Massachusetts Department of Corrections offender No. W94579 began serving his sentence at the minimum-security state prison housed in a turn-of-the-century mental hospital in Gardner, Massachusetts, on June 14, 2008. He was given a cell on the third floor—basically a bed, toilet, and sink—which he grandly inflated to friends: “I have my own two-room suite!”
He spent his time reading, writing, and preparing his appeal. He asked a friend to send copies of his favorite periodicals—Sailing World, Cruising World, Sail, Latitudes & Attitudes—and said, “I don’t know who to trust (except you). Right now, I worry that someone might cheat me.”
Although he confided contritely to one friend about his youth in Germany, stressing that his father’s bullying had driven him to flee to America, he clung to his Clark Rockefeller persona in public, showing up one year after his trial in a tweed jacket for a court hearing, where his petition to reduce his sentence was denied. Regarding the disappearance of John and Linda Sohus, Rockefeller’s defense attorney Jeffrey Denner said, “Mr. Rockefeller has absolutely no involvement in that case whatsoever.”
For me, the Clark Rockefeller story ended in a suburban basement, where I had been invited to see where many of the earthly possessions of Christian Karl Gerhartsreiter had somehow come to rest. How and why these things found their way to the basement I wouldn’t know for certain. But it was all there: his birth certificate; his German passport; the tortoiseshell eyeglasses he wore as Christopher Chichester and the black Ray-Ban Wayfarers he wore as Clark Rockefeller. There was a well-worn brown Ghurka leather wallet with more than a dozen membership cards to private clubs—the Algonquin Club and Harvard Club in Boston, the India House and Metropolitan Club and Lotos Club in New York City. An enormous pack of credit cards—some in his name, some in the name of Sandra Boss—was held together by a rubber band.
A large and impressive collection of Rockefeller memorabilia was gathered in a box: booklets listing the members of the famous family, one dating back to 1932; personal photographs and newspaper clippings of the clan leaders, John D. Sr. and Jr., Nelson, and David; stock certificates from the family’s Chase Manhattan Corporation (signed by David Rockefeller); missives from John D. Rockefeller Jr. (“Dearest, thanks for your beautiful and understanding letter . . .”); and other family artifacts that seemingly only a Rockefeller would have.
Some pieces of artwork, but not the major pieces he loved to show off, were scattered about: some crated, some framed, and some just lying on the floor, including Abrupt Break, the small painting by his friend William Quigley that Rockefeller had supposedly found in a secondhand store. His clothing, all from J. Press, was stacked in a large pile—a tuxedo, several bold-plaid sports coats, all in plastic travel bags. For some reason, I reached into the inside breast pocket of one of the jackets and found, to my astonishment, a small glass dildo. There were new J. Press shirts, still in their original packaging, and several pairs of lace-up shoes from Church’s, the British shoemaker, size 9. Thrown casually into a paper bag was the preppy outfit he wore day after day during his trial—the blazer, the white shirt, the khaki pants. The whole lot comprised a sort of do-it-yourself kit for an impostor. Without him, though, it was all just a lifeless collection of stuff.
Were these artifacts of the fraud Christian Karl Gerhartsreiter perpetrated upon America destined for the scrap heap? Or would the prisoner, upon his scheduled release in 2013, pick them up and begin anew, in a new city, with a new identity?

* **Excerpted records**
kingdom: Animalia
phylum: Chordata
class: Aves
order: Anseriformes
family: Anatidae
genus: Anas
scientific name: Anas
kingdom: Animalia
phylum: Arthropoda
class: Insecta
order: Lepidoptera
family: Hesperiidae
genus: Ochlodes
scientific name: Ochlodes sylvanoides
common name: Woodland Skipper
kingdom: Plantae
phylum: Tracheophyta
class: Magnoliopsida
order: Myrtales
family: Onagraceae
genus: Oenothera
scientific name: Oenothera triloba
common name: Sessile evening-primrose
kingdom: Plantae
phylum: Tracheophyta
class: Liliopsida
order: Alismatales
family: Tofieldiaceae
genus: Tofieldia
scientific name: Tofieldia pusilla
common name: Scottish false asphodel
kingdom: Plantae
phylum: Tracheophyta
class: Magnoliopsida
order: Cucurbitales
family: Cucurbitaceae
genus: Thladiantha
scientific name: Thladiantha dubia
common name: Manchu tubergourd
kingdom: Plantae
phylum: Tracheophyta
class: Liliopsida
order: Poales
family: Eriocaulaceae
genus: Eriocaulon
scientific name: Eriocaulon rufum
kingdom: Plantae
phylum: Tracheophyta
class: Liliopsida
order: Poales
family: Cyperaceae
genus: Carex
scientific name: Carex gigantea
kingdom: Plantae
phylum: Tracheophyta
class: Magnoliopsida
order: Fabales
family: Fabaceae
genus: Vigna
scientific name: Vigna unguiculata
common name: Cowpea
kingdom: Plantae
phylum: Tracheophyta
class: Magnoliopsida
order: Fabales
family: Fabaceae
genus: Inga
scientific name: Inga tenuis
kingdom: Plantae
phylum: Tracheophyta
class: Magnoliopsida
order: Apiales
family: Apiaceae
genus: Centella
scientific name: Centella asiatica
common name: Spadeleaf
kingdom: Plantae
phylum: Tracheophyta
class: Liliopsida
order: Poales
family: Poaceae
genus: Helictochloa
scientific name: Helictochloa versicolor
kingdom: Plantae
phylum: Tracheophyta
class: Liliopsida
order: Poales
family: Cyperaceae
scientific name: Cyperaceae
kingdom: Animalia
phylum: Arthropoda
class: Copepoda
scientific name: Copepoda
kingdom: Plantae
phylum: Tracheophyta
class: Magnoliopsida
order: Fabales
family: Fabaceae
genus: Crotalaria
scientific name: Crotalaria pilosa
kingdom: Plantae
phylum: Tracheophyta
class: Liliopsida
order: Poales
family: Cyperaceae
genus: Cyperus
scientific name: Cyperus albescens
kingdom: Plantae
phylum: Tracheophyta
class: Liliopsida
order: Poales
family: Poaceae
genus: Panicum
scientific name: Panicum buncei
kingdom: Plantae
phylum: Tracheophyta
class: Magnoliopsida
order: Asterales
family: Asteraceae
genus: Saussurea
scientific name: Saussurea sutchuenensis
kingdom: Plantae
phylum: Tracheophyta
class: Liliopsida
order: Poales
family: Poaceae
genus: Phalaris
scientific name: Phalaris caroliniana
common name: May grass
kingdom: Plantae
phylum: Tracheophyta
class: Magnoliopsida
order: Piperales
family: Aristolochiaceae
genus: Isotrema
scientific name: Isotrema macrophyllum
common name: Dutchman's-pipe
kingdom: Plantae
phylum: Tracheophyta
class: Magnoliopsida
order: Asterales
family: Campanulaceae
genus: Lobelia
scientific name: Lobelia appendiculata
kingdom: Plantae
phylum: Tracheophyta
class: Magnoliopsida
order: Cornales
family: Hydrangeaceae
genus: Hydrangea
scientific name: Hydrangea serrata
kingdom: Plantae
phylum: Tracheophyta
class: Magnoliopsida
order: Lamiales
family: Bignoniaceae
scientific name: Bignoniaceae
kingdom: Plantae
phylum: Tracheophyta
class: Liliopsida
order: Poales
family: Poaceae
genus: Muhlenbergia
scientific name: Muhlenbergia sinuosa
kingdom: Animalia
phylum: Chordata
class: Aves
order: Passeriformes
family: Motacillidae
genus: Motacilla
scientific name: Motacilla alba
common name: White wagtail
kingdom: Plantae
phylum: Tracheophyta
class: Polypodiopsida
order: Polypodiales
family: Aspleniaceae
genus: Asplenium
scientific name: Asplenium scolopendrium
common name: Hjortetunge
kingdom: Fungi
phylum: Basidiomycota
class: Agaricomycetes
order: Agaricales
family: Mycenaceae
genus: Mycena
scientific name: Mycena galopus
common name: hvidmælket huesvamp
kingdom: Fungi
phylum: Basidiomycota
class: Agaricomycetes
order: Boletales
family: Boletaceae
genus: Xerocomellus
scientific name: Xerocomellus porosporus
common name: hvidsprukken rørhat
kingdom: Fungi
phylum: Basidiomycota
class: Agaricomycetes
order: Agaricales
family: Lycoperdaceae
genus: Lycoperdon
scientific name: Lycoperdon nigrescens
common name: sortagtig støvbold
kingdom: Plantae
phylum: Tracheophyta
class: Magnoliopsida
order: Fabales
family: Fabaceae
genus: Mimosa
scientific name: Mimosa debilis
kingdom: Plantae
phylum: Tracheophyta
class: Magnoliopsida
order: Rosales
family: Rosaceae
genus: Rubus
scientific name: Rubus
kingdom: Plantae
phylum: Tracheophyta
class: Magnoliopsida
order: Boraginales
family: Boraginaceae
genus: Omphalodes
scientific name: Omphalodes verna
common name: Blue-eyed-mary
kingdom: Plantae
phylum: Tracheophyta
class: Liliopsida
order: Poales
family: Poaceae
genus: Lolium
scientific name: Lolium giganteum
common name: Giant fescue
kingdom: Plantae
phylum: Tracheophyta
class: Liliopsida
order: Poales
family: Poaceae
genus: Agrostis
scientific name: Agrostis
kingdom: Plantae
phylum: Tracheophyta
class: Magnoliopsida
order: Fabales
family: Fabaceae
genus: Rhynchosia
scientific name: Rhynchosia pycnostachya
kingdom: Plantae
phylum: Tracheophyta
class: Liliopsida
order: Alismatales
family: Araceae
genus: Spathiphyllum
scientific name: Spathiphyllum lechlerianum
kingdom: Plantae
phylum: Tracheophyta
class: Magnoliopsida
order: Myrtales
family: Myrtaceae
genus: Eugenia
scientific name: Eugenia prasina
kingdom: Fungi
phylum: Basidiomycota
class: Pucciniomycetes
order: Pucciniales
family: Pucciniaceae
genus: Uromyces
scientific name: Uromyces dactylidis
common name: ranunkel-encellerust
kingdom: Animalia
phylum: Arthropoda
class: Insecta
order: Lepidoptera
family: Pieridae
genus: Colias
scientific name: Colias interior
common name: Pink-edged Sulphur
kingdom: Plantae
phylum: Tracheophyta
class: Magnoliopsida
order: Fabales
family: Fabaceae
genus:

* **Directions**
**1)** According to the Clark Rockefeller passage, on what date did offender No. W94579 begin serving his sentence?
**2)** Please rewrite the Clark Rockefeller passage between "Were these artifacts" and "a new identity?", inclusive, replacing "scrap heap" with "junk pile".

* **Answers to the exercises**
**1)** June 14, 2008.

**2)**
Were these artifacts of the fraud Christian Karl Gerhartsreiter perpetrated upon America destined for the junk pile? Or would the prisoner, upon his scheduled release in 2013, pick them up and begin anew, in a new city, with a new identity?